--- START ---

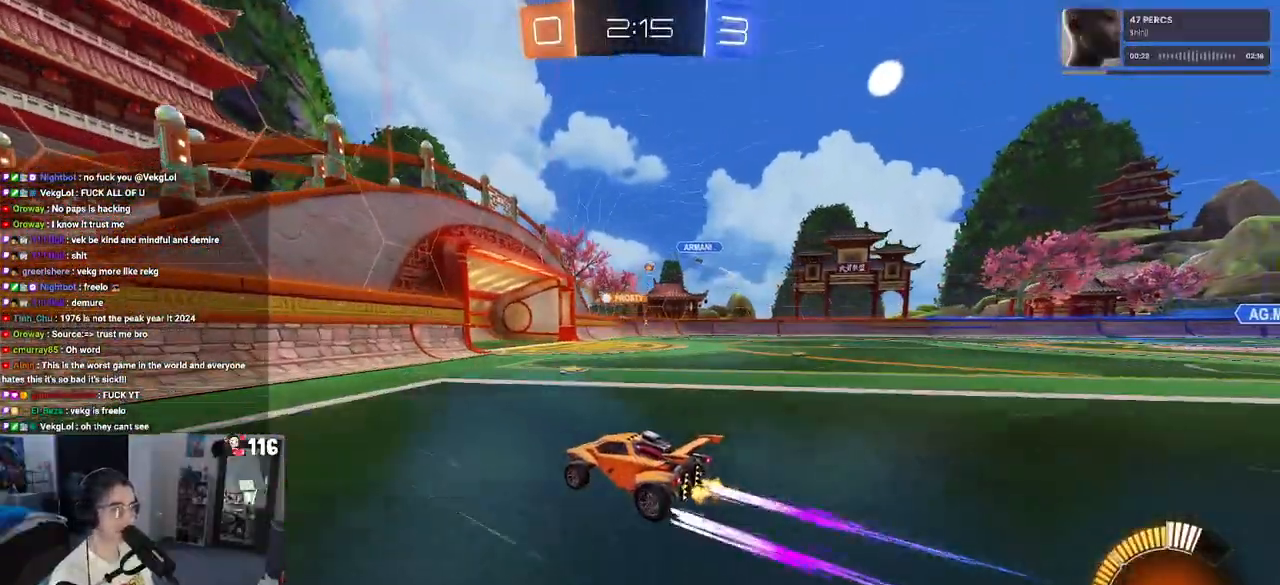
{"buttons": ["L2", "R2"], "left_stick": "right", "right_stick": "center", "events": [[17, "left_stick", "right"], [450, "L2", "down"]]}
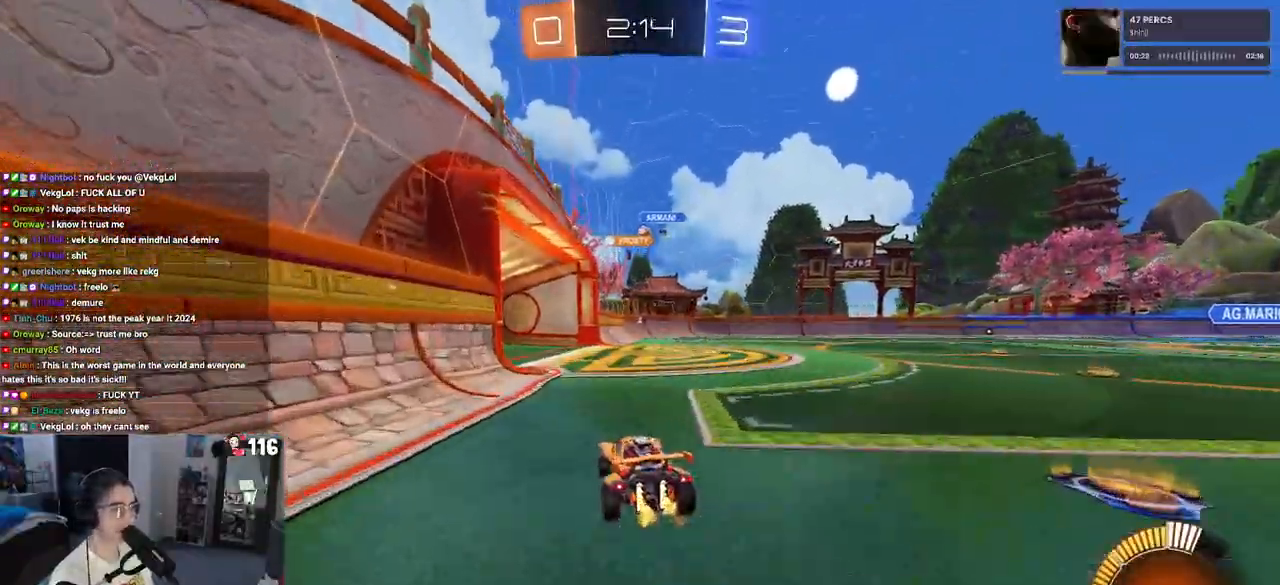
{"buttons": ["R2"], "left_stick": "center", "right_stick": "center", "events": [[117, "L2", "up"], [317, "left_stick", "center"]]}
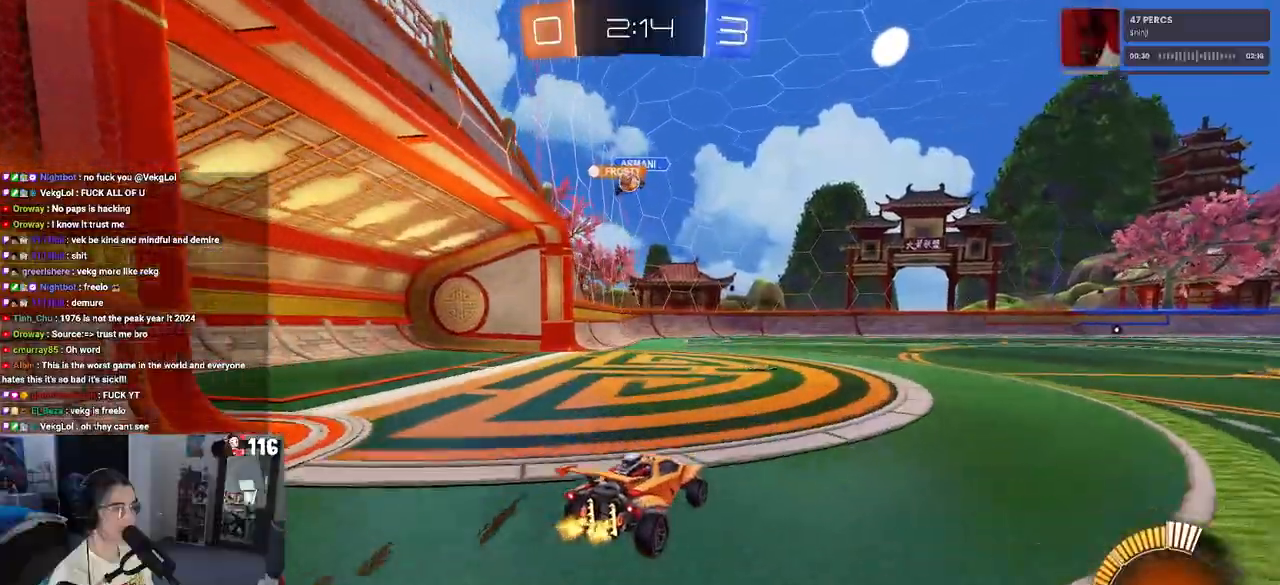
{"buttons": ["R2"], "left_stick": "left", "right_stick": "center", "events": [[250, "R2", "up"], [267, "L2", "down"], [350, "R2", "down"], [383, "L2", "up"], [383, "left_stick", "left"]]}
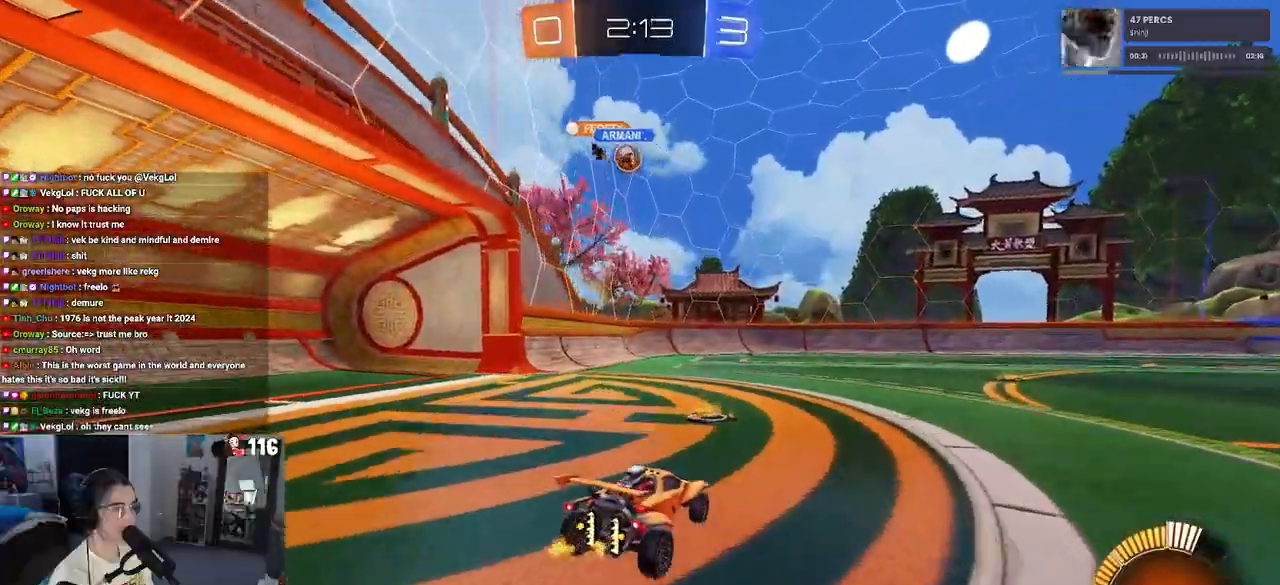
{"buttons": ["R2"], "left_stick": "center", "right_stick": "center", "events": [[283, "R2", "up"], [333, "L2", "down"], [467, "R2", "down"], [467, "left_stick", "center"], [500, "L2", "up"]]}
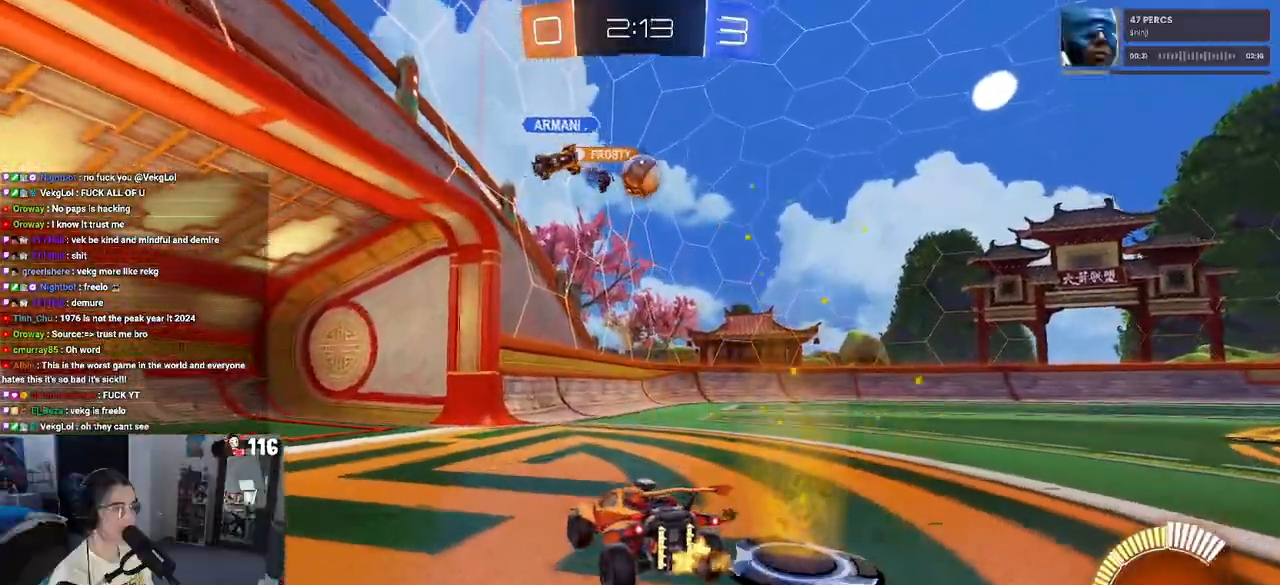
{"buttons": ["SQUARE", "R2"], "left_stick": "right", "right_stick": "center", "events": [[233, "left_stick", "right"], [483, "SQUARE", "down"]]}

--- END ---

### [Task objective]
Each line of the listing is to be retyped exactly, and its pictures are to be dropped.

### [Reply]
{"buttons": ["L2", "R2"], "left_stick": "right", "right_stick": "center", "events": [[17, "left_stick", "right"], [450, "L2", "down"]]}
{"buttons": ["R2"], "left_stick": "center", "right_stick": "center", "events": [[117, "L2", "up"], [317, "left_stick", "center"]]}
{"buttons": ["R2"], "left_stick": "left", "right_stick": "center", "events": [[250, "R2", "up"], [267, "L2", "down"], [350, "R2", "down"], [383, "L2", "up"], [383, "left_stick", "left"]]}
{"buttons": ["R2"], "left_stick": "center", "right_stick": "center", "events": [[283, "R2", "up"], [333, "L2", "down"], [467, "R2", "down"], [467, "left_stick", "center"], [500, "L2", "up"]]}
{"buttons": ["SQUARE", "R2"], "left_stick": "right", "right_stick": "center", "events": [[233, "left_stick", "right"], [483, "SQUARE", "down"]]}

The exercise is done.